È bene, però, sapere che l’INPS
non può procedere incondizionatamente al recupero del così detto “indebito
pensionistico” o “indebito assistenziale”; può farlo solo in presenza di
determinate condizioni, tra cui, principalmente, la presenza del “dolo” del
beneficiario della prestazione. Il dolo consiste in un comportamento tenuto dal
percettore della prestazione pensionistica o assistenziale idoneo a far cadere
in errore l’Istituto previdenziale: si pensi, ad esempio, al beneficiario della
pensione di invalidità, che spetta solo a chi percepisca un reddito personale
inferiore ad un determinato importo, che ometta di comunicare all’INPS un
incremento dei propri redditi tale da far venire meno il diritto alla pensione
stessa.
In assenza di dolo, quindi, l’INPS
non ha diritto di recuperare le somme pagate in eccesso, anche se esse
risultino effettivamente non dovute; in altri termini, se l’INPS paga una
prestazione non dovuta per un errore proprio, a cui il beneficiario della
prestazione non ha contribuito in alcun modo, le somme indebite pagate restano
definitivamente acquisite da chi le ha ricevute.

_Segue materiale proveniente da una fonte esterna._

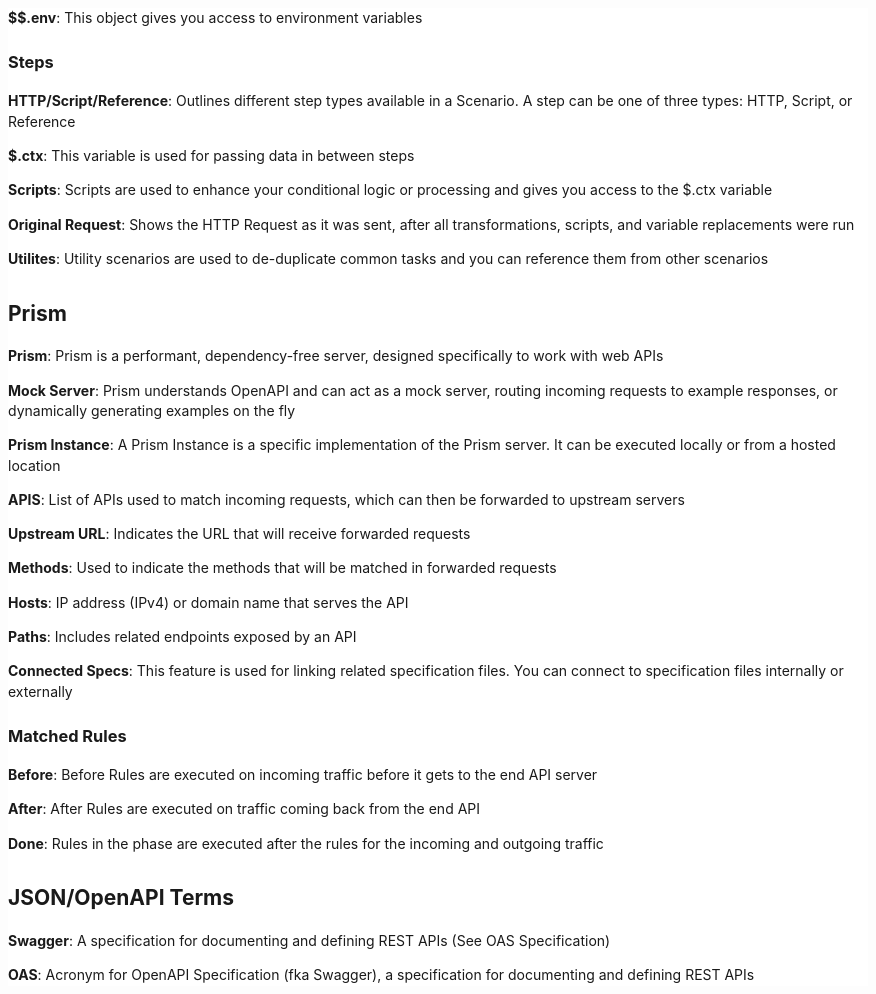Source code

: **$$.env**: This object gives you access to environment variables 

### Steps 

**HTTP/Script/Reference**: Outlines different step types available in a Scenario. A step can be one of three types: HTTP, Script, or Reference 

**$.ctx**: This variable is used for passing data in between steps 

**Scripts**: Scripts are used to enhance your conditional logic or processing and gives you access to the $.ctx variable 

**Original Request**: Shows the HTTP Request as it was sent, after all transformations, scripts, and variable replacements were run 

**Utilites**: Utility scenarios are used to de-duplicate common tasks and you can reference them from other scenarios 

## Prism 

**Prism**: Prism is a performant, dependency-free server, designed specifically to work with web APIs 

**Mock Server**: Prism understands OpenAPI and can act as a mock server, routing incoming requests to example responses, or dynamically generating examples on the fly 

**Prism Instance**: A Prism Instance is a specific implementation of the Prism server. It can be executed locally or from a hosted location 

**APIS**: List of APIs used to match incoming requests, which can then be forwarded to upstream servers 

**Upstream URL**: Indicates the URL that will receive forwarded requests 

**Methods**: Used to indicate the methods that will be matched in forwarded requests 

**Hosts**: IP address (IPv4) or domain name that serves the API 

**Paths**: Includes related endpoints exposed by an API

**Connected Specs**: This feature is used for linking related specification files. You can connect to specification files internally or externally 

### Matched Rules 

**Before**: Before Rules are executed on incoming traffic before it gets to the end API server 

**After**: After Rules are executed on traffic coming back from the end API 

**Done**: Rules in the phase are executed after the rules for the incoming and outgoing traffic 

## JSON/OpenAPI Terms 

**Swagger**: A specification for documenting and defining REST APIs (See OAS Specification) 

**OAS**: Acronym for OpenAPI Specification (fka Swagger), a specification for documenting and defining REST APIs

A tal proposito, segnaliamo
una recentissima sentenza della Sezione Lavoro del Tribunale di Reggio Calabria
(la n. 1193 del 03/06/2021), con cui è stato accolto il ricorso presentato dai
legali della Casa del Consumatore di Reggio Calabria nell’interesse di una
propria associata, a cui l’INPS, per errori di calcolo, aveva corrisposto, tra
il 2015 e il 2019, la pensione di invalidità in misura superiore a quella
dovuta. Investito della questione, il Tribunale di Reggio Calabria ha
condannato l’INPS alla restituzione di tutte le somme già prelevate per il
recupero dell’indebito, in virtù del fatto che «atteso che l’ente previdenziale
non ha allegato che la percipiente versi in dolo, l’indebito assistenziale, per
carenza dei requisiti reddituali, non consente all’Istituto la ripetizione di
quanto erogato prima del provvedimento di accertamento del venir meno dei
presupposti, sicché l’indebito non era ripetibile e l’INPS va condannato a
restituire l’importo che ha già recuperato».